How to complete this task: Word for word, transcribe the data below from the line with "Rozporządzenie Minis" to the line with "określają, że instalacje zasilane gazem p", keeping both of those lines.

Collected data
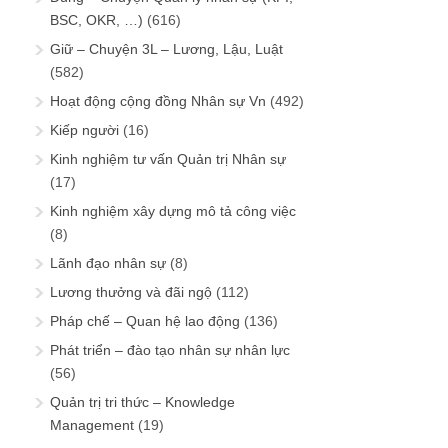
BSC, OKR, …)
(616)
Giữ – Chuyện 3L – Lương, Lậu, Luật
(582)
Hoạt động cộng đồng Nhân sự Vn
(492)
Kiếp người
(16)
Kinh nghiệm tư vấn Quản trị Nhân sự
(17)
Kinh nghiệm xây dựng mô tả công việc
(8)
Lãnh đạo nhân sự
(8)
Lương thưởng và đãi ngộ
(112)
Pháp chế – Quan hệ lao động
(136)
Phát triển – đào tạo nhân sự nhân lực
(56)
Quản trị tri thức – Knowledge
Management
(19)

==

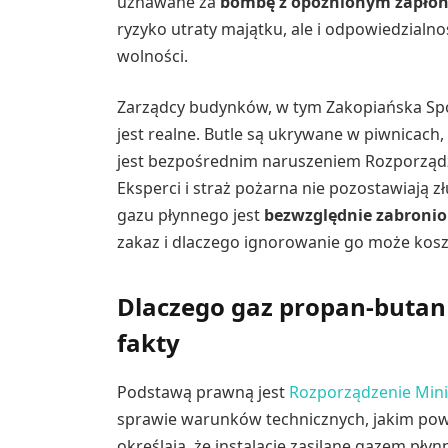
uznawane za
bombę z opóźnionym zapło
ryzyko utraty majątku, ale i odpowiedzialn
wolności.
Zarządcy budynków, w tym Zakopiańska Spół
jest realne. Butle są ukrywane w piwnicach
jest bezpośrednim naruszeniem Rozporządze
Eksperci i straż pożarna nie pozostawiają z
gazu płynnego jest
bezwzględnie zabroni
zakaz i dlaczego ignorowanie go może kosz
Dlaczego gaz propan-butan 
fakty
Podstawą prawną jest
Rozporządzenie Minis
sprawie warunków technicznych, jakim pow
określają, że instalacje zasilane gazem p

* * *

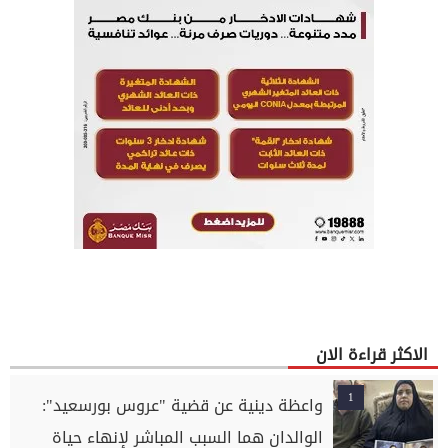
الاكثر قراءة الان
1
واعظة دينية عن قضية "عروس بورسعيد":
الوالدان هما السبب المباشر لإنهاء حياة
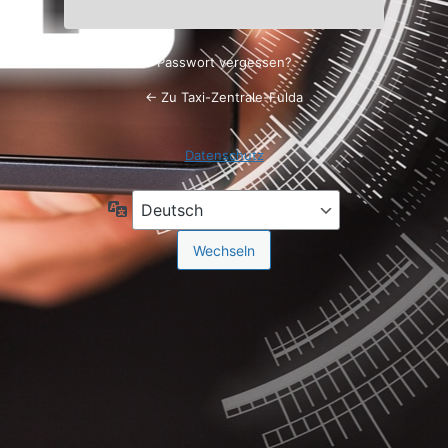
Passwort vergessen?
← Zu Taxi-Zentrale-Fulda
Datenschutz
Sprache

Output of the exercise:
Rozporządzenie Minis
sprawie warunków technicznych, jakim pow
określają, że instalacje zasilane gazem p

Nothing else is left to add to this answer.